**** Input records ****

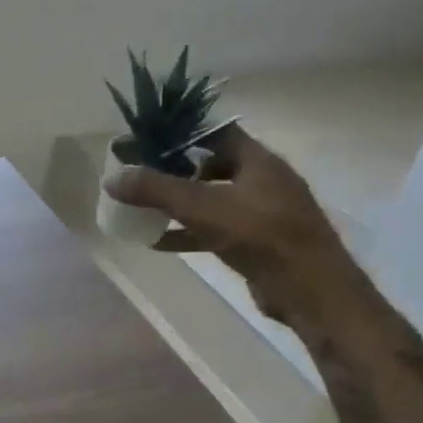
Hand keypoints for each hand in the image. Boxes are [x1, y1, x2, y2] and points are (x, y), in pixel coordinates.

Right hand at [102, 125, 352, 323]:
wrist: (311, 292)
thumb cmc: (262, 237)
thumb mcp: (203, 208)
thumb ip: (157, 190)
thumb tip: (112, 178)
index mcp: (258, 160)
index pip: (215, 131)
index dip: (181, 131)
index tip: (147, 138)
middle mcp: (262, 180)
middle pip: (211, 163)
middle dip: (174, 167)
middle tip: (138, 172)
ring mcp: (261, 213)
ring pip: (211, 198)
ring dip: (178, 202)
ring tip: (142, 204)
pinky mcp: (256, 242)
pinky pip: (214, 229)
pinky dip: (187, 232)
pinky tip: (157, 241)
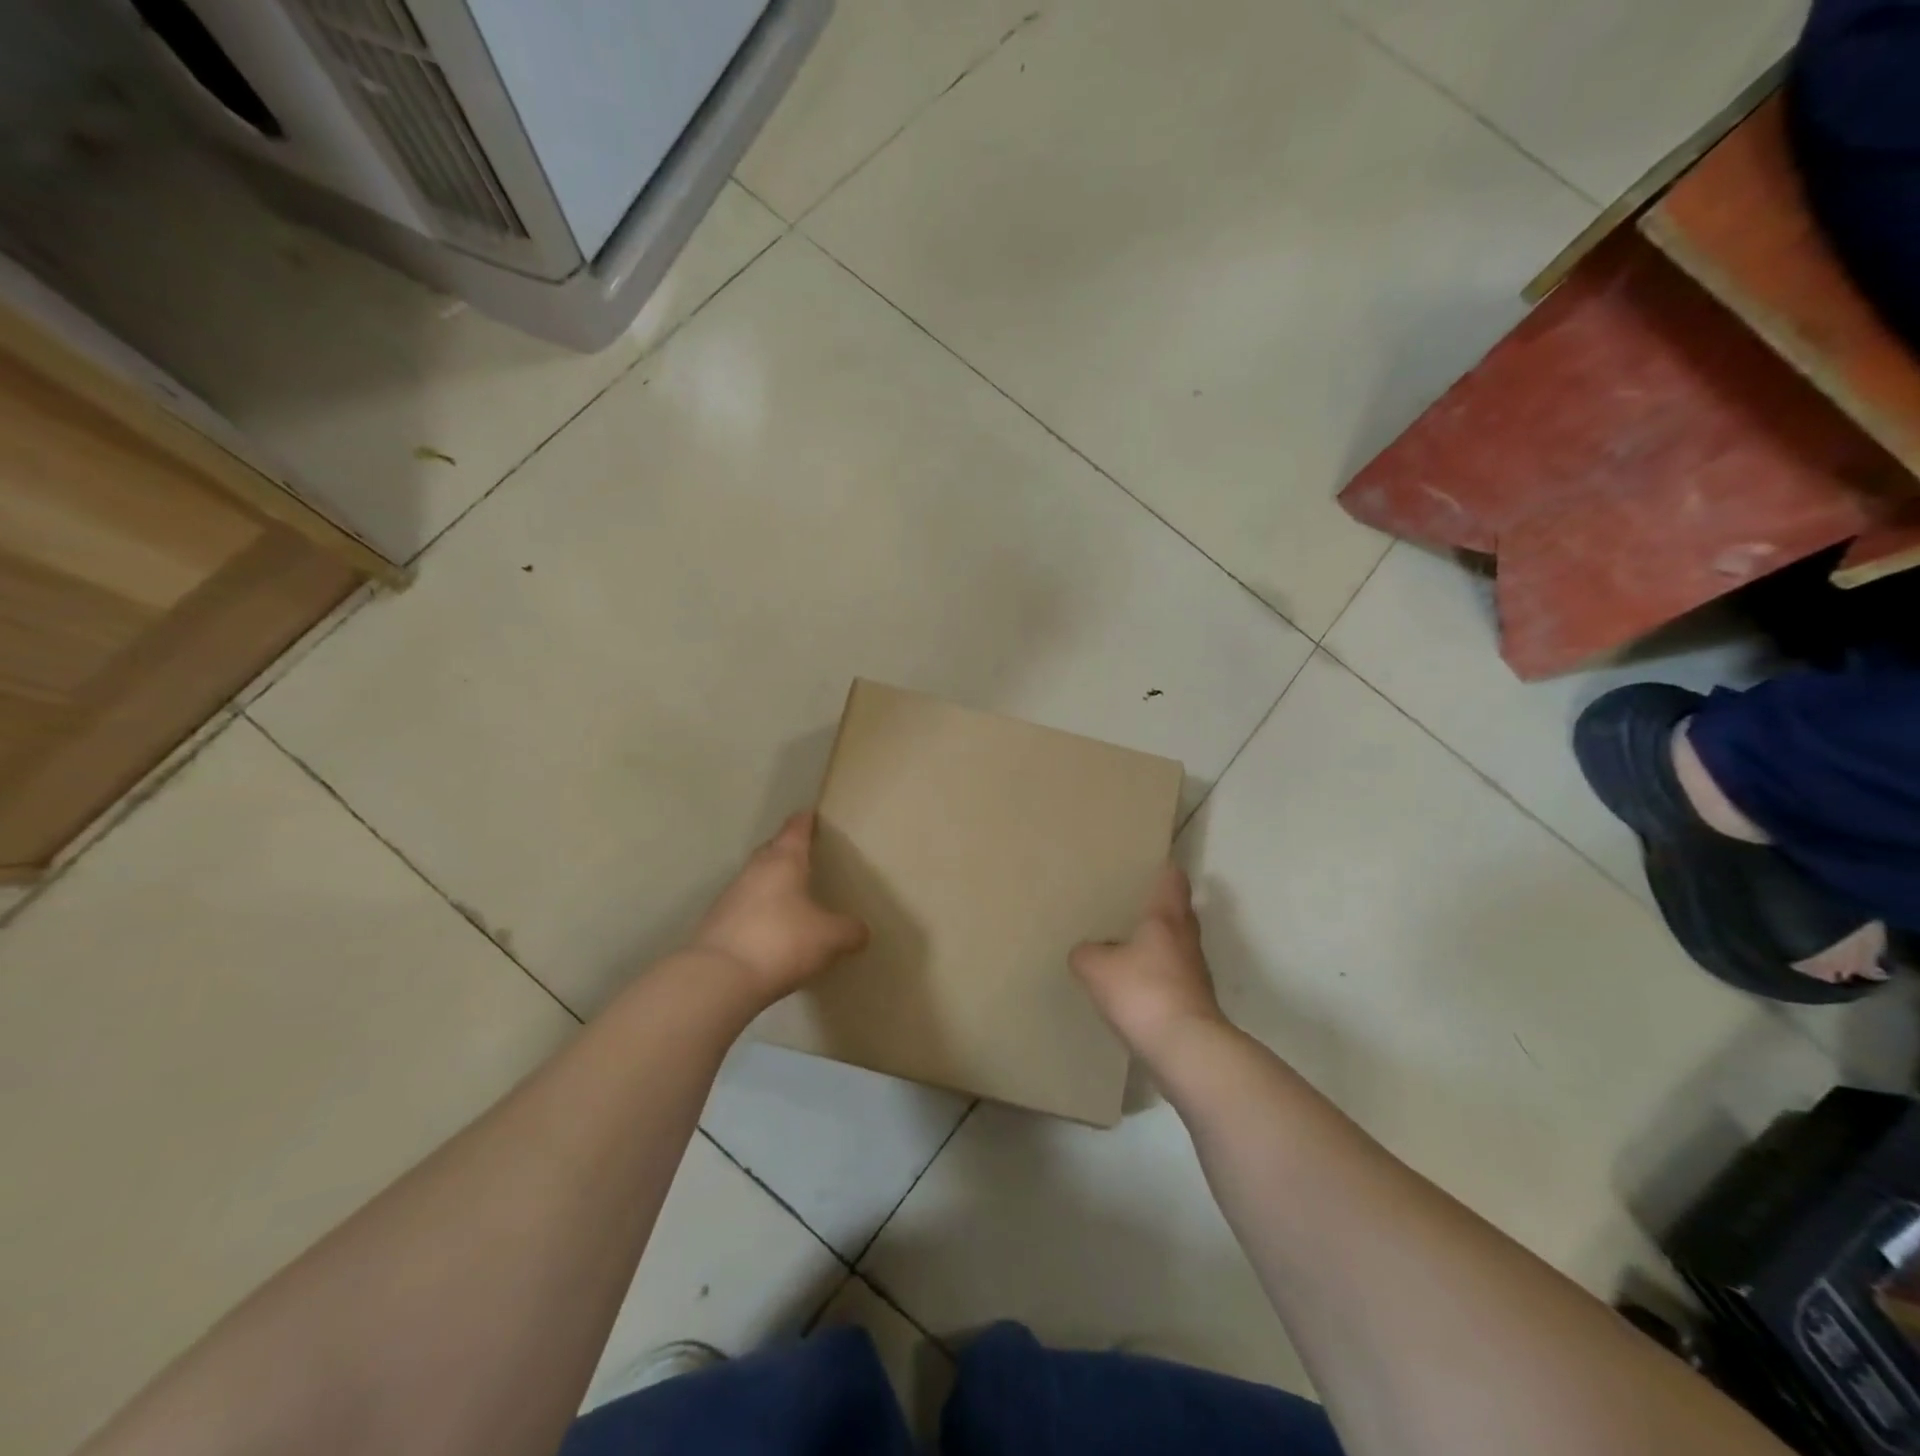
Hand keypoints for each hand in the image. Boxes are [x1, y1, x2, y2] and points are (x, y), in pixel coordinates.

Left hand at [688, 812, 868, 1005]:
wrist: (719, 978)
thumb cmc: (782, 942)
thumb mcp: (830, 938)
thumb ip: (849, 931)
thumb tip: (861, 930)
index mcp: (784, 861)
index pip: (796, 829)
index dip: (806, 821)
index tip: (812, 814)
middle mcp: (754, 870)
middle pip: (772, 850)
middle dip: (787, 850)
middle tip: (806, 855)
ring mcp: (730, 896)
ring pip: (755, 879)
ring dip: (771, 883)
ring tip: (792, 895)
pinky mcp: (716, 923)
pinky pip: (744, 907)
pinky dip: (759, 911)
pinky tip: (771, 929)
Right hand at [1071, 864, 1225, 1062]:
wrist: (1187, 1049)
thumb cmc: (1143, 993)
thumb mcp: (1097, 969)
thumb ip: (1086, 954)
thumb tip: (1085, 952)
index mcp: (1166, 918)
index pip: (1173, 881)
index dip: (1164, 870)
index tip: (1151, 864)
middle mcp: (1186, 938)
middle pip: (1179, 912)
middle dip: (1160, 906)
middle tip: (1132, 903)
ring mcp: (1196, 972)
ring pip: (1177, 945)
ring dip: (1159, 943)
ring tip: (1128, 944)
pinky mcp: (1195, 1002)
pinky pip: (1174, 976)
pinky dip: (1158, 974)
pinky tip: (1135, 985)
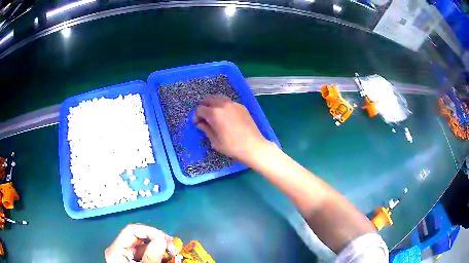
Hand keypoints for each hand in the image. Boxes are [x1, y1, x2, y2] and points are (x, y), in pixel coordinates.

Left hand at [105, 224, 171, 262]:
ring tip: (173, 252)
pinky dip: (157, 254)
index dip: (150, 231)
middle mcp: (119, 250)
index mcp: (117, 250)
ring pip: (143, 245)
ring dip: (159, 247)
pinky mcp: (132, 261)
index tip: (167, 240)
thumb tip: (161, 239)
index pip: (132, 230)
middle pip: (138, 237)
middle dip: (157, 240)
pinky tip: (166, 258)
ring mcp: (125, 256)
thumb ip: (151, 256)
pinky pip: (145, 253)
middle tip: (174, 247)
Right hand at [194, 95, 269, 163]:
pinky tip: (225, 116)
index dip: (196, 116)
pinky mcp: (241, 106)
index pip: (200, 109)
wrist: (253, 146)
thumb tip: (200, 123)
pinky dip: (223, 105)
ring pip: (218, 98)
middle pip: (208, 99)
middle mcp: (223, 104)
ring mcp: (233, 104)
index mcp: (214, 113)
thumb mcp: (215, 141)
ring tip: (214, 115)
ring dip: (213, 104)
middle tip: (204, 118)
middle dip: (203, 107)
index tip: (198, 123)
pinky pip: (228, 102)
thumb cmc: (232, 146)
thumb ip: (206, 129)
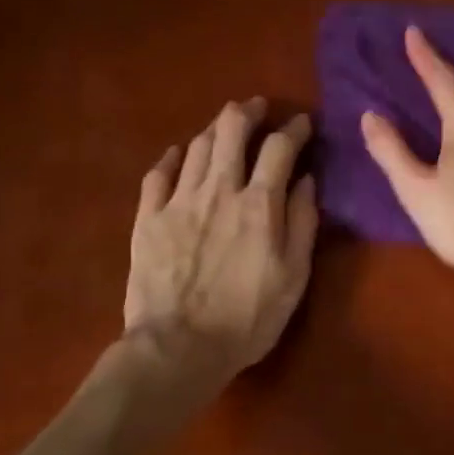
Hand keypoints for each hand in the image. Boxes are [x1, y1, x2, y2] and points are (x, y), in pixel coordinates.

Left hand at [125, 99, 318, 379]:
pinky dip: (172, 158)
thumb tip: (306, 180)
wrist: (178, 347)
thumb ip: (302, 223)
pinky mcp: (147, 219)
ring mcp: (178, 201)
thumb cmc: (247, 318)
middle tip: (257, 107)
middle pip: (231, 131)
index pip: (280, 148)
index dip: (294, 129)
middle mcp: (218, 190)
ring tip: (224, 125)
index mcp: (259, 204)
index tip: (302, 123)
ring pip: (196, 147)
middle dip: (247, 112)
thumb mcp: (294, 277)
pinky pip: (157, 175)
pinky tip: (178, 154)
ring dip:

****

**Exercise requirements**
Reproduce the whole of the data, word for word, and omit its pictures.

**Exercise answer**
Hand keypoints for each hand in the image. Boxes are [x1, y1, x2, y2] and points are (x, y), in pixel coordinates.

Right hand at [102, 125, 352, 323]:
wrist: (311, 292)
thumb cmc: (262, 237)
thumb mcp: (203, 208)
thumb ip: (157, 190)
thumb tip: (112, 178)
index mcp: (258, 160)
index pip: (215, 131)
index dip: (181, 131)
index tip: (147, 138)
middle mcp: (262, 180)
middle pip: (211, 163)
middle dip: (174, 167)
middle tip: (138, 172)
ring mcp: (261, 213)
ring pip: (211, 198)
ring dip: (178, 202)
ring tip: (142, 204)
pinky mcp: (256, 242)
pinky pip: (214, 229)
pinky dip: (187, 232)
pinky tip: (157, 241)
Hand keypoints for each hand in the image. Boxes are [x1, y1, x2, y2] and points are (x, y), in pixel coordinates.

Left hand at [688, 812, 868, 1005]:
wrist: (719, 978)
thumb cmc: (782, 942)
thumb mcp: (830, 938)
thumb ip: (849, 931)
thumb tip: (861, 930)
index mcp: (784, 861)
index pip: (796, 829)
index dip: (806, 821)
index tip: (812, 814)
middle mcp: (754, 870)
middle pip: (772, 850)
middle dip: (787, 850)
middle tip: (806, 855)
ring mcp: (730, 896)
ring pip: (755, 879)
ring dip: (771, 883)
ring tip: (792, 895)
pinky mcp: (716, 923)
pinky pip: (744, 907)
pinky dip: (759, 911)
pinky tip: (771, 929)
Right hand at [1071, 864, 1225, 1062]:
wrist: (1187, 1049)
thumb cmc: (1143, 993)
thumb mcp: (1097, 969)
thumb ip: (1086, 954)
thumb tip: (1085, 952)
index mcp: (1166, 918)
index pip: (1173, 881)
index dip: (1164, 870)
index tip: (1151, 864)
middle mcp: (1186, 938)
middle pip: (1179, 912)
middle dip: (1160, 906)
middle tip: (1132, 903)
ring mcp: (1196, 972)
ring pip: (1177, 945)
ring dip: (1159, 943)
ring tip: (1128, 944)
pinky mcp: (1195, 1002)
pinky pip: (1174, 976)
pinky dip: (1158, 974)
pinky tip: (1135, 985)
Hand keypoints for each hand in the image. Boxes are [x1, y1, x2, y2] and points are (x, y), in pixel coordinates.

Left hand at [105, 224, 171, 262]:
ring tip: (173, 252)
pinky dip: (157, 254)
index dip: (150, 231)
middle mcp: (119, 250)
index mcp: (117, 250)
ring pip: (143, 245)
ring dip: (159, 247)
pinky mcp: (132, 261)
index tip: (167, 240)
thumb tip: (161, 239)
index pip: (132, 230)
middle pip: (138, 237)
middle dip: (157, 240)
pinky tip: (166, 258)
ring mcp: (125, 256)
thumb ip: (151, 256)
pinky pip: (145, 253)
middle tip: (174, 247)
Right hand at [194, 95, 269, 163]:
pinky tip: (225, 116)
index dip: (196, 116)
pinky mcp: (241, 106)
index pip: (200, 109)
wrist: (253, 146)
thumb tip: (200, 123)
pinky dip: (223, 105)
ring pip: (218, 98)
middle pip: (208, 99)
middle mcp: (223, 104)
ring mcp: (233, 104)
index mcp: (214, 113)
thumb mcp: (215, 141)
ring tip: (214, 115)
ring dip: (213, 104)
middle tip: (204, 118)
middle dip: (203, 107)
index tip: (198, 123)
pinky pip: (228, 102)
thumb cmc: (232, 146)
thumb ip: (206, 129)
Hand keypoints for each hand in the image. Boxes are [x1, y1, x2, y2] and points are (x, y), in pixel coordinates.

Left hand at [125, 99, 318, 379]:
pinky dip: (172, 158)
thumb tip: (306, 180)
wrist: (178, 347)
thumb ip: (302, 223)
pinky mcp: (147, 219)
ring mcp: (178, 201)
thumb cmc: (247, 318)
middle tip: (257, 107)
middle pip: (231, 131)
index pip: (280, 148)
index dip: (294, 129)
middle mcp: (218, 190)
ring tip: (224, 125)
index mcp: (259, 204)
index tip: (302, 123)
ring pip: (196, 147)
middle dip: (247, 112)
thumb mcp: (294, 277)
pinky pip: (157, 175)
pinky tip: (178, 154)
ring dip:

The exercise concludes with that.